EXERCISE TASKS:
[1] Copy out the passage of the text on Russia's men's national ice hockey team from "After the Russian" up to and including "IIHF World Championship.".
[2] In the text on Russia's men's national ice hockey team, who has been the head coach since September 2021?
── TEXT UNDER STUDY
IIHF World Championships
- Appearances: 29 (first in 1992)
- Best result: Gold: (1993, 2008, 2009, 2012, 2014)

World Cup
- Appearances: 3 (first in 1996)
- Best result: 3rd: (1996)

International record (W–L–T)
- 508–273–43

= Russia men's national ice hockey team =

Men's national ice hockey team

The Russian men's national ice hockey team (Сборная России по хоккею с шайбой) is the national men's ice hockey team of Russia, overseen by the Ice Hockey Federation of Russia. As of 2021, they were rated third in the IIHF World Ranking. The team has competed internationally from 1992 until it was provisionally suspended in 2022, and is recognized by the IIHF as the successor to the Soviet Union team and CIS team. Russia has been one of the most successful national ice hockey teams in the world and a member of the so-called "Big Six," the unofficial group of the six strongest men's ice hockey nations, along with Canada, the Czech Republic, Finland, Sweden, and the United States. The European nations of the Big Six participate in the Euro Hockey Tour, which Russia won nine times since 2005. Since September 2021, the head coach is Alexei Zhamnov, who took over from Valeri Bragin.

Since the establishment of the team, Russia has participated in 29 IIHF World Championships tournaments and nine Olympic ice hockey tournaments, winning five world championships and one Olympic gold medal. (Note: Some controversy exists over how many Olympic gold medals should be attributed to the Russian national team. The IIHF and Ice Hockey Federation of Russia consider Russia to have won gold at the Olympics twice, attributing the 1992 gold medal victory to the Russian national team as the immediate successor of the CIS team, as well as the 2018 gold medal by the Olympic Athletes from Russia. However, the International Olympic Committee does not recognize Russia as ever having won the gold medal in an Olympic tournament, as the 1992 and 2018 tournaments were won by athletes from the Unified Team and Olympic Athletes from Russia delegations, respectively, and not by a Russian delegation.)

After the Russian invasion of Ukraine, the International Ice Hockey Federation suspended Russia from all levels of competition on 28 February 2022. In April 2022, the Federation banned Russia from participating in the 2023 IIHF World Championship.

==History==
===Origins===

The Allrussian Hockey League was founded by some clubs in the Russian Empire and entered the International Ice Hockey Federation (IIHF) in 1911. However, probably due to misunderstandings ("hockey" was identified with bandy or Russian hockey in Russia, not with the modern ice hockey rules developed in Canada) the Russian team left the organization. There were no matches involving a team from Imperial Russia.

Interest in this sport grew in the Soviet Union in the second half of the 1940s. The first reactions were skeptical; one sports journal, Physical Culture and Sports, characterized it as such: "The game is quite individual and primitive, with few combinations, not as in bandy. Therefore, Canadian hockey should not be cultivated into our country..." However, Canadian hockey became more and more popular in the Soviet Union.
────
── INFORMATION PROVIDED
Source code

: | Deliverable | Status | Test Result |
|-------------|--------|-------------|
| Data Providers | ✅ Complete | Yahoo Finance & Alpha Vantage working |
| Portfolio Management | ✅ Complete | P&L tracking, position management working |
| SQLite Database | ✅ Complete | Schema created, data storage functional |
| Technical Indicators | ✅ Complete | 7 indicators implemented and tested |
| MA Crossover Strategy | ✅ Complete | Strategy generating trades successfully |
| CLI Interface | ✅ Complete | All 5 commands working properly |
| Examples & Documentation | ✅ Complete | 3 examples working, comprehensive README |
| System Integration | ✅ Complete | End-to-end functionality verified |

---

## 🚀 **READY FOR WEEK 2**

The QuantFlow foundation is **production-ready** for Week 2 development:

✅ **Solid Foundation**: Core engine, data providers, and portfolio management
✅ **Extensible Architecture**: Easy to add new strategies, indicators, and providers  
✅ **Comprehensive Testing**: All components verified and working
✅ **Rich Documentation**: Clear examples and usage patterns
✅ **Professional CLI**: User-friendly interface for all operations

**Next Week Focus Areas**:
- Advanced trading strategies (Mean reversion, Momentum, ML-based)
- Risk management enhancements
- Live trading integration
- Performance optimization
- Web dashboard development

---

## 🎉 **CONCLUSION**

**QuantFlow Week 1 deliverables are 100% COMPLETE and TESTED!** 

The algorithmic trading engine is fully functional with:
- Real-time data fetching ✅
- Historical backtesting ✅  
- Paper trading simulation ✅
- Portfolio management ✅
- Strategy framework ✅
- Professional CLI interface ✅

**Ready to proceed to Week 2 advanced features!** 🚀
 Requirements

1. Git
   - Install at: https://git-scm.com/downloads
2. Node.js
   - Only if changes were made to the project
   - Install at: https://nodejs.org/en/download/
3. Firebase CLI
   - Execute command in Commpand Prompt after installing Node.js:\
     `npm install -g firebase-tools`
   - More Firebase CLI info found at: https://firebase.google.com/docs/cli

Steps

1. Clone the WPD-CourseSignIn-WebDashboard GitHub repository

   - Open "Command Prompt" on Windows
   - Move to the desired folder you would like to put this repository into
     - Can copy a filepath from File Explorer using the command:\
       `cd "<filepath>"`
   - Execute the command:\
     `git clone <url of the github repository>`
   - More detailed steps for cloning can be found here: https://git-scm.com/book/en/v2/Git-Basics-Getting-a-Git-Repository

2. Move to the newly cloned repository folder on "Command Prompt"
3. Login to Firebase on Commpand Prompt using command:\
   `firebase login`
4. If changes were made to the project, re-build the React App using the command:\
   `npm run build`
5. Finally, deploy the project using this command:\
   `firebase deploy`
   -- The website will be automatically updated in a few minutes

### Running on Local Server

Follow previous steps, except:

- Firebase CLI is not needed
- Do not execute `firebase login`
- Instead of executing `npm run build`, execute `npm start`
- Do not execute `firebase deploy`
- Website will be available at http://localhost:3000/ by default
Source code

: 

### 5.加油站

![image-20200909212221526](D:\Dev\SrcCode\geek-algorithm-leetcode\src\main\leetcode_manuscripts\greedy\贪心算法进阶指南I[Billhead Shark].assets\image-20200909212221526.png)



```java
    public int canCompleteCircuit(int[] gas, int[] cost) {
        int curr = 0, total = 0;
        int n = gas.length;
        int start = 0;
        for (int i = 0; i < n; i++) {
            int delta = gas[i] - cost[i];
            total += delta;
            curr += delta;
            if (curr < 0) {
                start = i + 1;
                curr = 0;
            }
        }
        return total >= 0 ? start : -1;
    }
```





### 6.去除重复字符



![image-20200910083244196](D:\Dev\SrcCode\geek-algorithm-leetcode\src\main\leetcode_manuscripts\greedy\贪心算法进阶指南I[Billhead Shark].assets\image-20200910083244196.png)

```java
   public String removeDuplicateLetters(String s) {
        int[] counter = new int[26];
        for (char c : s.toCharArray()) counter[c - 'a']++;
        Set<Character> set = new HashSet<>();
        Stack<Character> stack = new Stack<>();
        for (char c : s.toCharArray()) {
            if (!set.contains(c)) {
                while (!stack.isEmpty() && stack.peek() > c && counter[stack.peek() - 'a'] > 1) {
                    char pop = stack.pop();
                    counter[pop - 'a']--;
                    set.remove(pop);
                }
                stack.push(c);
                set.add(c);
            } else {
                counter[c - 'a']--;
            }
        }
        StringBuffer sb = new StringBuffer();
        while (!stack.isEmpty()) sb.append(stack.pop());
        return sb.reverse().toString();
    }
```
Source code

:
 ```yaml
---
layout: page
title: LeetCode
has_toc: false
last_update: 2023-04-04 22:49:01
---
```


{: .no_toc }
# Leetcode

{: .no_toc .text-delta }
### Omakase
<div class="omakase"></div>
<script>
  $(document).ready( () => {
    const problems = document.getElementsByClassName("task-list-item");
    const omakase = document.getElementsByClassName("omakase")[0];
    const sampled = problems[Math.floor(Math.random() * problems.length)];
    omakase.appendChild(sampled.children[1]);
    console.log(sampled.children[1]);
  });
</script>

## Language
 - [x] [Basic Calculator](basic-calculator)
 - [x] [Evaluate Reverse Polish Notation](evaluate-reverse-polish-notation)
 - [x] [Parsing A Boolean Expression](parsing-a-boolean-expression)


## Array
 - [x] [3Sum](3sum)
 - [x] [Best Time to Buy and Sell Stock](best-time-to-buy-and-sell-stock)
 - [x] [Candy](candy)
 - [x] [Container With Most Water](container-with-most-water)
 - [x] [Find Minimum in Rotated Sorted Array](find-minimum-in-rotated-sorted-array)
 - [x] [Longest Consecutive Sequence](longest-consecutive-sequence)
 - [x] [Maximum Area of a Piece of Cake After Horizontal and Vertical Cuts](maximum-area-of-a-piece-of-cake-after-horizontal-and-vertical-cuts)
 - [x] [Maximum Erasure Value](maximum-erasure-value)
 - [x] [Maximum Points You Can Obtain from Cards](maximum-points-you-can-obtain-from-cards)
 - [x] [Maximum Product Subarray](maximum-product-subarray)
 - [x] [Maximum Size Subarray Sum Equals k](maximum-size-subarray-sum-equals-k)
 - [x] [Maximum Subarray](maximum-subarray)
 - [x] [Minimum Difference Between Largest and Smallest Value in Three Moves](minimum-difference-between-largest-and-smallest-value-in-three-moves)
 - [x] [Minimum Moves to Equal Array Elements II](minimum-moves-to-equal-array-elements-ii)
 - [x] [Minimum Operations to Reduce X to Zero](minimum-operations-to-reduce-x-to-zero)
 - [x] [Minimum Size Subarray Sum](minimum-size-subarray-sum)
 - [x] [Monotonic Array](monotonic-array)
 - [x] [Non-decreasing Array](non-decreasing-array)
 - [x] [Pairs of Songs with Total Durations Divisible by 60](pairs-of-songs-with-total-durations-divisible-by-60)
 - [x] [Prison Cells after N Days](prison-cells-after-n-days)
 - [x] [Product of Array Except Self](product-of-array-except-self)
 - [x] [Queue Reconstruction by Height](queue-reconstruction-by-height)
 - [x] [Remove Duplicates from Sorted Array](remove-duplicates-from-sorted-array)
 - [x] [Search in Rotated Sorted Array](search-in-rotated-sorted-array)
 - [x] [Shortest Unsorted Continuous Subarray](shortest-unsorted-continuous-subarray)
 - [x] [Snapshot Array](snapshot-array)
────
SOLUTION SET:
[1]
After the Russian invasion of Ukraine, the International Ice Hockey Federation suspended Russia from all levels of competition on 28 February 2022. In April 2022, the Federation banned Russia from participating in the 2023 IIHF World Championship.

[2] Alexei Zhamnov